Brief = Find the line that contains "ce jeudi (06/06)." in the entries below. Write out that line and all that follow it, unchanged and alone.

** Data extracts follows **

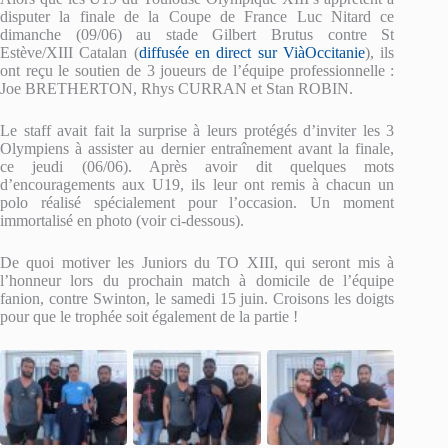
disputer la finale de la Coupe de France Luc Nitard ce
dimanche (09/06) au stade Gilbert Brutus contre St
Estève/XIII Catalan (
diffusée en direct sur ViàOccitanie
), ils
ont reçu le soutien de 3 joueurs de l’équipe professionnelle :
Joe BRETHERTON, Rhys CURRAN et Stan ROBIN.
Le staff avait fait la surprise à leurs protégés d’inviter les 3
Olympiens à assister au dernier entraînement avant la finale,
ce jeudi (06/06). Après avoir dit quelques mots
d’encouragements aux U19, ils leur ont remis à chacun un
polo réalisé spécialement pour l’occasion. Un moment
immortalisé en photo (voir ci-dessous).
De quoi motiver les Juniors du TO XIII, qui seront mis à
l’honneur lors du prochain match à domicile de l’équipe
fanion, contre Swinton, le samedi 15 juin. Croisons les doigts
pour que le trophée soit également de la partie !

** End of Data extracts **

Reply to the exercise =
ce jeudi (06/06). Après avoir dit quelques mots
d’encouragements aux U19, ils leur ont remis à chacun un
polo réalisé spécialement pour l’occasion. Un moment
immortalisé en photo (voir ci-dessous).
De quoi motiver les Juniors du TO XIII, qui seront mis à
l’honneur lors du prochain match à domicile de l’équipe
fanion, contre Swinton, le samedi 15 juin. Croisons les doigts
pour que le trophée soit également de la partie !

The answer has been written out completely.